*** EXERCISE INPUT ***
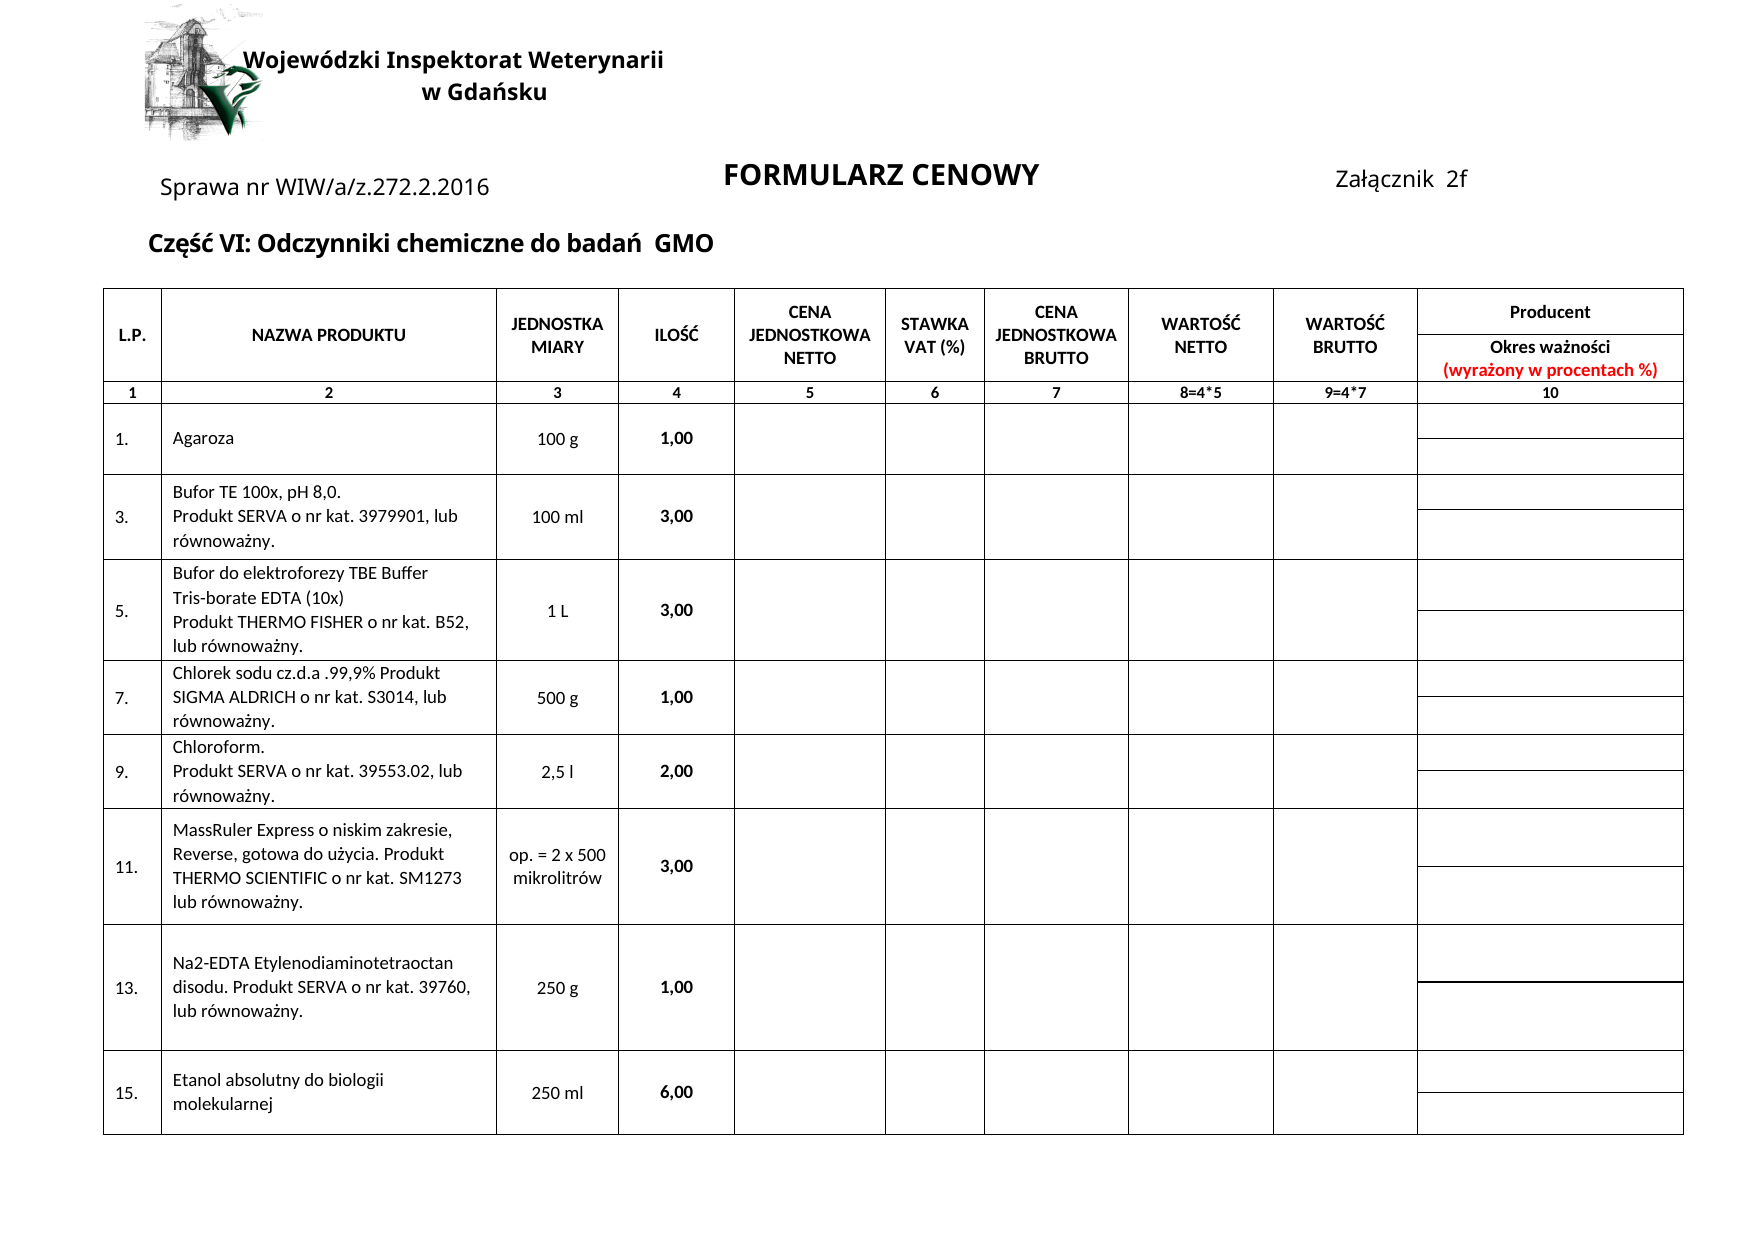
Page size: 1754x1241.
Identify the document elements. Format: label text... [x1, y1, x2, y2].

table_cell [1129, 1051, 1273, 1134]
table_cell [1418, 697, 1683, 734]
table_cell 1 [104, 382, 161, 403]
table_cell [1418, 475, 1683, 509]
table_cell [735, 925, 885, 1050]
table_cell [985, 404, 1128, 473]
table_cell [886, 475, 984, 559]
table_cell [735, 661, 885, 734]
table_cell [1418, 925, 1683, 981]
table_cell [886, 404, 984, 473]
table_cell [1274, 560, 1417, 660]
table_cell [1418, 510, 1683, 559]
table_cell [1418, 661, 1683, 696]
table_cell [1418, 404, 1683, 438]
table_cell 6,00 [619, 1051, 734, 1134]
table_cell [735, 735, 885, 808]
table_cell [1129, 404, 1273, 473]
table_cell [735, 1051, 885, 1134]
table_cell 3,00 [619, 560, 734, 660]
table_cell [735, 404, 885, 473]
table_cell 100 ml [497, 475, 618, 559]
table_cell [104, 560, 161, 660]
table_cell [1274, 404, 1417, 473]
table_cell [1274, 809, 1417, 924]
table_cell MassRuler Express o niskim zakresie, Reverse, gotowa do użycia. Produkt THERMO SCIENTIFIC o nr kat. SM1273 lub równoważny. [162, 809, 496, 924]
table_cell 5 [735, 382, 885, 403]
table_cell [985, 1051, 1128, 1134]
table_cell [735, 809, 885, 924]
table_cell [1418, 771, 1683, 808]
table_cell [1418, 1051, 1683, 1092]
table_cell 250 ml [497, 1051, 618, 1134]
table_cell [104, 809, 161, 924]
table_cell [104, 475, 161, 559]
table_cell 2,5 l [497, 735, 618, 808]
picture [144, 4, 263, 141]
table_cell [104, 1051, 161, 1134]
table_header STAWKA VAT (%) [886, 289, 984, 381]
table_cell Chloroform. Produkt SERVA o nr kat. 39553.02, lub równoważny. [162, 735, 496, 808]
table_cell [886, 560, 984, 660]
table_cell Etanol absolutny do biologii molekularnej [162, 1051, 496, 1134]
table_cell Bufor do elektroforezy TBE Buffer Tris-borate EDTA (10x) Produkt THERMO FISHER o nr kat. B52, lub równoważny. [162, 560, 496, 660]
table_cell 6 [886, 382, 984, 403]
table_cell [104, 925, 161, 1050]
table_cell [886, 735, 984, 808]
table_cell [104, 661, 161, 734]
table_cell [1418, 867, 1683, 924]
table_cell [1274, 735, 1417, 808]
table_cell [1129, 809, 1273, 924]
table_cell 10 [1418, 382, 1683, 403]
table_cell Na2-EDTA Etylenodiaminotetraoctan disodu. Produkt SERVA o nr kat. 39760, lub równoważny. [162, 925, 496, 1050]
table_cell 2,00 [619, 735, 734, 808]
table_cell 500 g [497, 661, 618, 734]
table_cell Chlorek sodu cz.d.a .99,9% Produkt SIGMA ALDRICH o nr kat. S3014, lub równoważny. [162, 661, 496, 734]
table_cell [886, 1051, 984, 1134]
table_cell 2 [162, 382, 496, 403]
table_header ILOŚĆ [619, 289, 734, 381]
table_cell 9=4*7 [1274, 382, 1417, 403]
table_cell [1418, 735, 1683, 769]
table_header CENA JEDNOSTKOWA NETTO [735, 289, 885, 381]
table_header WARTOŚĆ NETTO [1129, 289, 1273, 381]
table_cell Okres ważności (wyrażony w procentach %) [1418, 335, 1683, 381]
table_cell [1418, 809, 1683, 866]
table_cell 1,00 [619, 404, 734, 473]
table_cell 1 L [497, 560, 618, 660]
table_cell 7 [985, 382, 1128, 403]
table_cell Agaroza [162, 404, 496, 473]
table_cell 8=4*5 [1129, 382, 1273, 403]
table_cell [1274, 1051, 1417, 1134]
table_cell [1418, 560, 1683, 610]
table_cell [985, 809, 1128, 924]
table_cell [985, 560, 1128, 660]
table_cell [1129, 661, 1273, 734]
table_cell [1129, 735, 1273, 808]
table_cell 3,00 [619, 475, 734, 559]
table_header L.P. [104, 289, 161, 381]
table_cell [1274, 661, 1417, 734]
table_cell 100 g [497, 404, 618, 473]
table_cell Bufor TE 100x, pH 8,0. Produkt SERVA o nr kat. 3979901, lub równoważny. [162, 475, 496, 559]
table_cell 1,00 [619, 661, 734, 734]
table_cell [985, 475, 1128, 559]
table_cell [886, 809, 984, 924]
table_cell [735, 560, 885, 660]
table_cell [985, 735, 1128, 808]
table_cell 3,00 [619, 809, 734, 924]
table_cell [104, 735, 161, 808]
table_cell [1274, 475, 1417, 559]
table_cell 1,00 [619, 925, 734, 1050]
table_header Producent [1418, 289, 1683, 334]
table_cell 3 [497, 382, 618, 403]
table_cell [735, 475, 885, 559]
table_cell [1418, 439, 1683, 473]
table_header NAZWA PRODUKTU [162, 289, 496, 381]
table_header WARTOŚĆ BRUTTO [1274, 289, 1417, 381]
table_cell [104, 404, 161, 473]
table_header CENA JEDNOSTKOWA BRUTTO [985, 289, 1128, 381]
table_cell [1274, 925, 1417, 1050]
table_cell [1129, 560, 1273, 660]
table_cell [985, 925, 1128, 1050]
table_header JEDNOSTKA MIARY [497, 289, 618, 381]
table_cell [886, 925, 984, 1050]
table_cell op. = 2 x 500 mikrolitrów [497, 809, 618, 924]
table_cell [886, 661, 984, 734]
table_cell [985, 661, 1128, 734]
table_cell [1418, 611, 1683, 660]
table_cell 4 [619, 382, 734, 403]
table_cell [1129, 925, 1273, 1050]
table_cell 250 g [497, 925, 618, 1050]
table_cell [1418, 983, 1683, 1050]
text Część VI: Odczynniki chemiczne do badań GMO [148, 225, 1606, 259]
table_cell [1129, 475, 1273, 559]
table_cell [1418, 1093, 1683, 1134]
***
§ **YOUR INSTRUCTIONS**
Restate the data word for word without pictures.

§ **TASK RESULT**
Page size: 1754x1241.
Identify the document elements. Format: label text... [x1, y1, x2, y2].

table_cell [1129, 1051, 1273, 1134]
table_cell [1418, 697, 1683, 734]
table_cell 1 [104, 382, 161, 403]
table_cell [1418, 475, 1683, 509]
table_cell [735, 925, 885, 1050]
table_cell [985, 404, 1128, 473]
table_cell [886, 475, 984, 559]
table_cell [735, 661, 885, 734]
table_cell [1418, 925, 1683, 981]
table_cell [886, 404, 984, 473]
table_cell [1274, 560, 1417, 660]
table_cell [1418, 510, 1683, 559]
table_cell [1418, 661, 1683, 696]
table_cell [1418, 404, 1683, 438]
table_cell 6,00 [619, 1051, 734, 1134]
table_cell [735, 735, 885, 808]
table_cell [1129, 404, 1273, 473]
table_cell [735, 1051, 885, 1134]
table_cell 3,00 [619, 560, 734, 660]
table_cell [735, 404, 885, 473]
table_cell 100 ml [497, 475, 618, 559]
table_cell [104, 560, 161, 660]
table_cell [1274, 404, 1417, 473]
table_cell [1274, 809, 1417, 924]
table_cell MassRuler Express o niskim zakresie, Reverse, gotowa do użycia. Produkt THERMO SCIENTIFIC o nr kat. SM1273 lub równoważny. [162, 809, 496, 924]
table_cell 5 [735, 382, 885, 403]
table_cell [985, 1051, 1128, 1134]
table_cell [735, 809, 885, 924]
table_cell [1418, 771, 1683, 808]
table_cell [1418, 1051, 1683, 1092]
table_cell 250 ml [497, 1051, 618, 1134]
table_cell [104, 809, 161, 924]
table_cell [104, 475, 161, 559]
table_cell 2,5 l [497, 735, 618, 808]
picture [144, 4, 263, 141]
table_cell [104, 1051, 161, 1134]
table_header STAWKA VAT (%) [886, 289, 984, 381]
table_cell Chloroform. Produkt SERVA o nr kat. 39553.02, lub równoważny. [162, 735, 496, 808]
table_cell [886, 560, 984, 660]
table_cell Etanol absolutny do biologii molekularnej [162, 1051, 496, 1134]
table_cell Bufor do elektroforezy TBE Buffer Tris-borate EDTA (10x) Produkt THERMO FISHER o nr kat. B52, lub równoważny. [162, 560, 496, 660]
table_cell 6 [886, 382, 984, 403]
table_cell [104, 925, 161, 1050]
table_cell [886, 735, 984, 808]
table_cell [104, 661, 161, 734]
table_cell [1418, 867, 1683, 924]
table_cell [1274, 735, 1417, 808]
table_cell [1129, 809, 1273, 924]
table_cell 10 [1418, 382, 1683, 403]
table_cell Na2-EDTA Etylenodiaminotetraoctan disodu. Produkt SERVA o nr kat. 39760, lub równoważny. [162, 925, 496, 1050]
table_cell 2,00 [619, 735, 734, 808]
table_cell 500 g [497, 661, 618, 734]
table_cell Chlorek sodu cz.d.a .99,9% Produkt SIGMA ALDRICH o nr kat. S3014, lub równoważny. [162, 661, 496, 734]
table_cell [886, 1051, 984, 1134]
table_cell 2 [162, 382, 496, 403]
table_header ILOŚĆ [619, 289, 734, 381]
table_cell 9=4*7 [1274, 382, 1417, 403]
table_cell [1418, 735, 1683, 769]
table_header CENA JEDNOSTKOWA NETTO [735, 289, 885, 381]
table_header WARTOŚĆ NETTO [1129, 289, 1273, 381]
table_cell Okres ważności (wyrażony w procentach %) [1418, 335, 1683, 381]
table_cell [1418, 809, 1683, 866]
table_cell 1,00 [619, 404, 734, 473]
table_cell 1 L [497, 560, 618, 660]
table_cell 7 [985, 382, 1128, 403]
table_cell Agaroza [162, 404, 496, 473]
table_cell 8=4*5 [1129, 382, 1273, 403]
table_cell [1274, 1051, 1417, 1134]
table_cell [1418, 560, 1683, 610]
table_cell [985, 809, 1128, 924]
table_cell [985, 560, 1128, 660]
table_cell [1129, 661, 1273, 734]
table_cell [1129, 735, 1273, 808]
table_cell 3,00 [619, 475, 734, 559]
table_header L.P. [104, 289, 161, 381]
table_cell [1274, 661, 1417, 734]
table_cell 100 g [497, 404, 618, 473]
table_cell Bufor TE 100x, pH 8,0. Produkt SERVA o nr kat. 3979901, lub równoważny. [162, 475, 496, 559]
table_cell 1,00 [619, 661, 734, 734]
table_cell [985, 475, 1128, 559]
table_cell [886, 809, 984, 924]
table_cell [735, 560, 885, 660]
table_cell [985, 735, 1128, 808]
table_cell 3,00 [619, 809, 734, 924]
table_cell [104, 735, 161, 808]
table_cell [1274, 475, 1417, 559]
table_cell 1,00 [619, 925, 734, 1050]
table_header Producent [1418, 289, 1683, 334]
table_cell 3 [497, 382, 618, 403]
table_cell [735, 475, 885, 559]
table_cell [1418, 439, 1683, 473]
table_header NAZWA PRODUKTU [162, 289, 496, 381]
table_header WARTOŚĆ BRUTTO [1274, 289, 1417, 381]
table_cell [104, 404, 161, 473]
table_header CENA JEDNOSTKOWA BRUTTO [985, 289, 1128, 381]
table_cell [1274, 925, 1417, 1050]
table_cell [1129, 560, 1273, 660]
table_cell [985, 925, 1128, 1050]
table_header JEDNOSTKA MIARY [497, 289, 618, 381]
table_cell [886, 925, 984, 1050]
table_cell op. = 2 x 500 mikrolitrów [497, 809, 618, 924]
table_cell [886, 661, 984, 734]
table_cell [985, 661, 1128, 734]
table_cell [1418, 611, 1683, 660]
table_cell 4 [619, 382, 734, 403]
table_cell [1129, 925, 1273, 1050]
table_cell 250 g [497, 925, 618, 1050]
table_cell [1418, 983, 1683, 1050]
text Część VI: Odczynniki chemiczne do badań GMO [148, 225, 1606, 259]
table_cell [1129, 475, 1273, 559]
table_cell [1418, 1093, 1683, 1134]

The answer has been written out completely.